Open source means different things to different people. It can be a software development methodology, a distribution technique, or a marketing gimmick. Could it also be a way to minimize patent infringement damages?
Brian Prentice, a research vice president with Gartner's Emerging Trends and Technologies Group, speculates that it just might be. Google has been actively developing open-source alternatives to leading proprietary products, like Google Wave to compete with Microsoft Outlook and SharePoint. As Prentice indicates, Google has also been publicly advocating passage of the Patent Reform Act of 2009, which might have a lot to do with its open-source strategy.
The proposed legislation alters the way damages are calculated in infringement suits to be "calculated as the price of licensing a 'similar non-infringing substitute in the relative market.'" Now if that alternative is a free, open-source piece of software, then damages drop to zero, as Prentice notes:
Does that mean that free open source products can now be considered substitutes in a relative market? I've been trying to play the scenarios out in my head. If Google Wave, hypothetically, infringes a patent that IBM holds and they're found guilty of doing so, could they simply claim that the relative market value is zero because there are existing free OSS mail and IM solutions? Once Google Wave is shipping, can other organizations infringe on patents Microsoft holds relative to Exchange comfortable in the knowledge that Wave creates a zero dollar relative market value for collaboration?
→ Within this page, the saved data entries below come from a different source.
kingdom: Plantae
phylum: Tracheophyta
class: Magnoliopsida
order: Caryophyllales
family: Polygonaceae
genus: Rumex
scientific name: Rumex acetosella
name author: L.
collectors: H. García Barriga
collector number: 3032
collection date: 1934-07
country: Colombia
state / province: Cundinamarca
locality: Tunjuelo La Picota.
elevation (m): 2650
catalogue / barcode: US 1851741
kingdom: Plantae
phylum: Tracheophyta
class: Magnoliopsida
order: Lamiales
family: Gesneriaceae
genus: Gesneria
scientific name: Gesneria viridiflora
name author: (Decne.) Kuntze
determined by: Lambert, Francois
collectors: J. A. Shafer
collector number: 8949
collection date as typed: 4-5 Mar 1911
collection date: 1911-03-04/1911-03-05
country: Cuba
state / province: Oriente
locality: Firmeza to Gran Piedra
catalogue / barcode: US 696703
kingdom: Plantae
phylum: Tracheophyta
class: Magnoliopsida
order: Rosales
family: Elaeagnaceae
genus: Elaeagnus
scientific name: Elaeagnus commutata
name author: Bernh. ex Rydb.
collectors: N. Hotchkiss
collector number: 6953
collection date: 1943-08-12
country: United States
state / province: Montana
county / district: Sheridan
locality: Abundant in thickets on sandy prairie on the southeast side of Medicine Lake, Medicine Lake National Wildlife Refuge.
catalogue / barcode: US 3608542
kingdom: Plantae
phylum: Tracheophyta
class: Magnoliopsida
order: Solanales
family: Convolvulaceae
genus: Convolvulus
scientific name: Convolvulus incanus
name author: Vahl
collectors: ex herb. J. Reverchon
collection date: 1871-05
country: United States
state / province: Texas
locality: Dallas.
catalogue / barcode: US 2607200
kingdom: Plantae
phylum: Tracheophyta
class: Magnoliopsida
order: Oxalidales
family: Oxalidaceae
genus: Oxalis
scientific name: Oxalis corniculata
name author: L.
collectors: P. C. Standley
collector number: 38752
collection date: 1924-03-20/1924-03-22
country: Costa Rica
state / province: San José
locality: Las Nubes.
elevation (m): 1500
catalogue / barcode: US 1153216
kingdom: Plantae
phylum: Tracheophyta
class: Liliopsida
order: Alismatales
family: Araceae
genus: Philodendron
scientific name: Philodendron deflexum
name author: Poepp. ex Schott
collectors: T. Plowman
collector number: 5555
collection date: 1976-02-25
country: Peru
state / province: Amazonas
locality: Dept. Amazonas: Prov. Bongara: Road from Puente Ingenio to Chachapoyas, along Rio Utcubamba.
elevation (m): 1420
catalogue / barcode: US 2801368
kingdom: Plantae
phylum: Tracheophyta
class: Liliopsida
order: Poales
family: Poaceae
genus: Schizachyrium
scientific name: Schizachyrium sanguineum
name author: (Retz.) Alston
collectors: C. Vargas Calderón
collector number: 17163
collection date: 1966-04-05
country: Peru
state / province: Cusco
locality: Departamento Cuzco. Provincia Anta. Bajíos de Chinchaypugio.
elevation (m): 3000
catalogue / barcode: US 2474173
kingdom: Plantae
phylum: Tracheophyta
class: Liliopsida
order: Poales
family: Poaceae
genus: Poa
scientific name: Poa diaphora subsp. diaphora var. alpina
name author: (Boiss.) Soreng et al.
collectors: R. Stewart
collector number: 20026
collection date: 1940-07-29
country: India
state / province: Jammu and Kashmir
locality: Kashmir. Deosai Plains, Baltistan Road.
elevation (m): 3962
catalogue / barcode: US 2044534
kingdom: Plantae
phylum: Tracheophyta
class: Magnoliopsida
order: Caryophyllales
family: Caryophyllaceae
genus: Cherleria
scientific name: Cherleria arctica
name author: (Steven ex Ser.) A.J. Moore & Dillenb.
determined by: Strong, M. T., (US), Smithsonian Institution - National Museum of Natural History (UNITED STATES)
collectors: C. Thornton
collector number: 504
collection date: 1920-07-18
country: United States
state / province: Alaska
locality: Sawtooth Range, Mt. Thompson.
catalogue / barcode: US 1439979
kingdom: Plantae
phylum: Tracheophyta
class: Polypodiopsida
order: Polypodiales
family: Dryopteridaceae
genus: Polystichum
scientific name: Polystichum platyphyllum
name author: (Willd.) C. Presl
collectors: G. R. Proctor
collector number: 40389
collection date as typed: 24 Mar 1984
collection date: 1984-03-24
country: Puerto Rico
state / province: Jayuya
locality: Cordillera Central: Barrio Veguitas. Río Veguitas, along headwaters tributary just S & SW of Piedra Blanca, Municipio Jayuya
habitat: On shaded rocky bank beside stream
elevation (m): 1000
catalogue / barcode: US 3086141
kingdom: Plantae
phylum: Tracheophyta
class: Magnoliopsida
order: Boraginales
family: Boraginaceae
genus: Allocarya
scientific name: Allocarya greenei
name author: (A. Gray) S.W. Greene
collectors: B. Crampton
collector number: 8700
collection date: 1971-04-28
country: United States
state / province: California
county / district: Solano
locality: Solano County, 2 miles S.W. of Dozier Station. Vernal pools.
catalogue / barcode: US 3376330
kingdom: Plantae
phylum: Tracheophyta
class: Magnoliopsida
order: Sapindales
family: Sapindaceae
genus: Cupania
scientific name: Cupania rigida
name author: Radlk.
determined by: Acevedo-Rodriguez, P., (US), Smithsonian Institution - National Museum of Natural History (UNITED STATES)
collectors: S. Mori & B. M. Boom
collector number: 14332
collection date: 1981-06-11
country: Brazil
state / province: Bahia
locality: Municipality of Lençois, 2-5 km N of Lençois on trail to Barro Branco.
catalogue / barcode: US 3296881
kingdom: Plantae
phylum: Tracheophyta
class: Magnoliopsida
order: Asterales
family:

This is incredibly insightful on Prentice's part, and amazingly shrewd if, in fact, Google is playing this game. It takes open-source advocacy to an entirely new, Sun T'zu-esque plane.
Martin Fink of Hewlett-Packard first started talking about the value of using open source to commoditize a competitor's core offering through open source back in his 2002 book "The Business and Economics of Open Source." But Prentice's idea takes Fink's argument and runs with it...at Usain Bolt speeds.
If true, The Register's question--"Is Google spending $106.5m to open source a codec?"--calls up a different response than the author of that article gives. Maybe $106 million is cheap compared to the cost of getting hit with video compression patent suits (from Microsoft, Apple, and others), if Google open source's On2's video compression codecs.
Google contributes to open source for a variety of reasons, not the least reason being that it recognizes open source is an efficient way to create community around its products. But perhaps Google has this more subtle, and sophisticated, reason as well?